Утром 17 октября капитан-лейтенант Тугаринов, получив добро от командующего Черноморским флотом адмирала Грейга на переход, снялся с якоря и вышел из Варненского залива в открытое море. Плавание в общем-то предстояло самое заурядное, и настроение находящихся на борту было вполне обыденным.
В продолжение последующих шести суток транспорт без особых приключений, при тихом противном ветре, мало-помалу шел к Одессе. Лавировка, как известно, дело не весьма приятное, однако до порта назначения оставалось не более двух суток хода, а потому никто на это неудобство особого внимания не обращал.
Утром 23 октября ветер начал постепенно усиливаться, и к полудню командир вынужден был оставить только зарифленные нижние паруса. Однако погода продолжала ухудшаться. Ночью налетевшим шквалом изорвало фок. Тугаринов распорядился было вынести наверх запасной парус, но сила ветра оказалась настолько сильной, что о замене не могло быть и речи. Единственное, что удалось сделать, — это вовремя с большим трудом убрать грот и поставить фок-стаксель и бизань, да и то ненадолго. Через час и эти паруса уже полоскались на ветру жалкими клочьями.
К утру следующего дня начался сильнейший шторм. Тяжелогруженый транспорт едва взбирался на огромные водяные волы. Потоки воды почти непрерывно переливались через борт. «Змею» било, мотало и швыряло, словно щепку. Старый натруженный корпус скрипел и трещал, точно собирался вот-вот рассыпаться.

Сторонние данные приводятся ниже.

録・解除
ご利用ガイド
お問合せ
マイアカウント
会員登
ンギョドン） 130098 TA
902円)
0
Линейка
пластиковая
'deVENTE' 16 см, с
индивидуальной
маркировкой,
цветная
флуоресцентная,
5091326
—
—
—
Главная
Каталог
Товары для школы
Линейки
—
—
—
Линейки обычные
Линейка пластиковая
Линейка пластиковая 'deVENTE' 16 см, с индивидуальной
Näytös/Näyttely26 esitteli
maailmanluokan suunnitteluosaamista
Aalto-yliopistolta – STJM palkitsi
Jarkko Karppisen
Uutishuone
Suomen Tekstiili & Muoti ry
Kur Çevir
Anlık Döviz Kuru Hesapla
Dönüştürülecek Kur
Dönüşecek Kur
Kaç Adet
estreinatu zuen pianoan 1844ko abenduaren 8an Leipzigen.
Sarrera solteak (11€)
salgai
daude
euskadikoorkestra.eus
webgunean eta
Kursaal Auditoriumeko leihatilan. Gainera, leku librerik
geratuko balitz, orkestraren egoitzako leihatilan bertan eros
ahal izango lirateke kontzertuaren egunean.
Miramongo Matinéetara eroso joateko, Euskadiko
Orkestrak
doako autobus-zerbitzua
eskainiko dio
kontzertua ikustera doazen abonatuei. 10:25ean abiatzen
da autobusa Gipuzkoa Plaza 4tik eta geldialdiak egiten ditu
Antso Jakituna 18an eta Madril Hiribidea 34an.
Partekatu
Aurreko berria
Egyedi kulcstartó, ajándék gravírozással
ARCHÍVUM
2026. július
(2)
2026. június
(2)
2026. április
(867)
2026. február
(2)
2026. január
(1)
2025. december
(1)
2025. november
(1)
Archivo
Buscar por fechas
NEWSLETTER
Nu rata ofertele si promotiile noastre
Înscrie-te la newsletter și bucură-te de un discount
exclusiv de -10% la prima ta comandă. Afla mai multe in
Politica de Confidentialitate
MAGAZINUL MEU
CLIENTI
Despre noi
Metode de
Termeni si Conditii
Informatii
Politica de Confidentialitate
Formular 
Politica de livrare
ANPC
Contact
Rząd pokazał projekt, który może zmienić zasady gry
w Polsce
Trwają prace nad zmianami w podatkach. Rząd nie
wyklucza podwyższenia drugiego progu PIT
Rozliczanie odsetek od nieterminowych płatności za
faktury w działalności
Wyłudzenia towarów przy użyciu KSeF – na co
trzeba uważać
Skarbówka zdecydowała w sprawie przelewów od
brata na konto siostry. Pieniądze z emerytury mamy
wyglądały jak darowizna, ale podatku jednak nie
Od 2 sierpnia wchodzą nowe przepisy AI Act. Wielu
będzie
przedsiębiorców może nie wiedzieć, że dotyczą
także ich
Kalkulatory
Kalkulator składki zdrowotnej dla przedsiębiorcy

— Долго безвредно выносить такие удары о борт мы не сможем! — прокричал командиру старший офицер.
Тугаринов лишь передернул плечами: мол, что я еще могу?
Вскоре снизу доложили:
— В трюме открылась сильная течь!
— Давай вниз! — велел лейтенанту Колесникову командир. — Ставь всех, кого можно, на помпы, пусть работают непрерывно, иначе не справимся.
— Есть! — коротко крикнул в ответ старший офицер и, улучив момент, когда судно на мгновение выровнялось, кубарем скатился вниз по трапу.
Картина, которую увидел в трюме Колесников, была самая удручающая. Сквозь многочисленные щели тугими струями хлестала вода, быстро заполняя придонное пространство. Обезумевшие от происходившего вокруг раненые в испуге сгрудились у задраенного светового люка. Самых тяжелых кое-как держали на руках, чтобы они не захлебнулись. Кто-то попытался рвануться наверх, но старший офицер ударом кулака сбросил его вниз:
— Ты что, дурак, смерти ищешь?
Расставив матросов у цепных помп, Колесников велел им качать непрерывно.
— Если остановитесь — конец всем!
— Что мы, не понимаем, что ли? — ответили ему матросы, всей грудью налегая на помповые качалки.
Из воспоминаний участника событий: «Кто только мог работать, были поставлены к помпам; употребили все возможные средства для выкачивания воды, но она постоянно прибывала, и к полудню 24-го числа наполнила почти весь трюм, где лежала провизия и пресная вода; достать их не было никаких средств. В первые часы нашего бедствия мы забыли о пище и боролись только против близкой очевидной смерти, потому, что не знали, до какой степени поврежден транспорт, и каждую минуту могли ожидать, что он пойдет ко дну».
Положение меж тем ухудшалось с каждой минутой. Все шлюпки, за исключением маленькой шестерки, были давным-давно сметены в море. От сильной качки в носовой части «Змеи» начали отходить обшивные доски. Из-за непрерывной работы то и дело ломались помпы. В довершение всего тронулся с места балласт и сложенные в трюме трофейные орудия. Поправить ситуацию было просто невозможно. Несколько смельчаков, бросившихся было к катающимся по трюму орудийным стволам, чтобы попытаться их закрепить, были тут же раздавлены. Внутрь судна потоками вливалась вода, надрывно кричали раненые. Все с ужасом ждали, что же случится дальше. Очередной вал с силой ударил в борт транспорта. От удара балласт и орудия резко сместились на противоположный борт, судно сильно накренилось. В это время следующий вал с еще большей силой ударил в борт, и «Змея» стремительно повалилась набок. Крик ужаса пронесся по всему судну. Наступила та минута, когда самый опытный командир и самая лучшая команда уже не в силах была уберечь свое судно от гибели. Наступила минута, когда все зависело лишь от Провидения.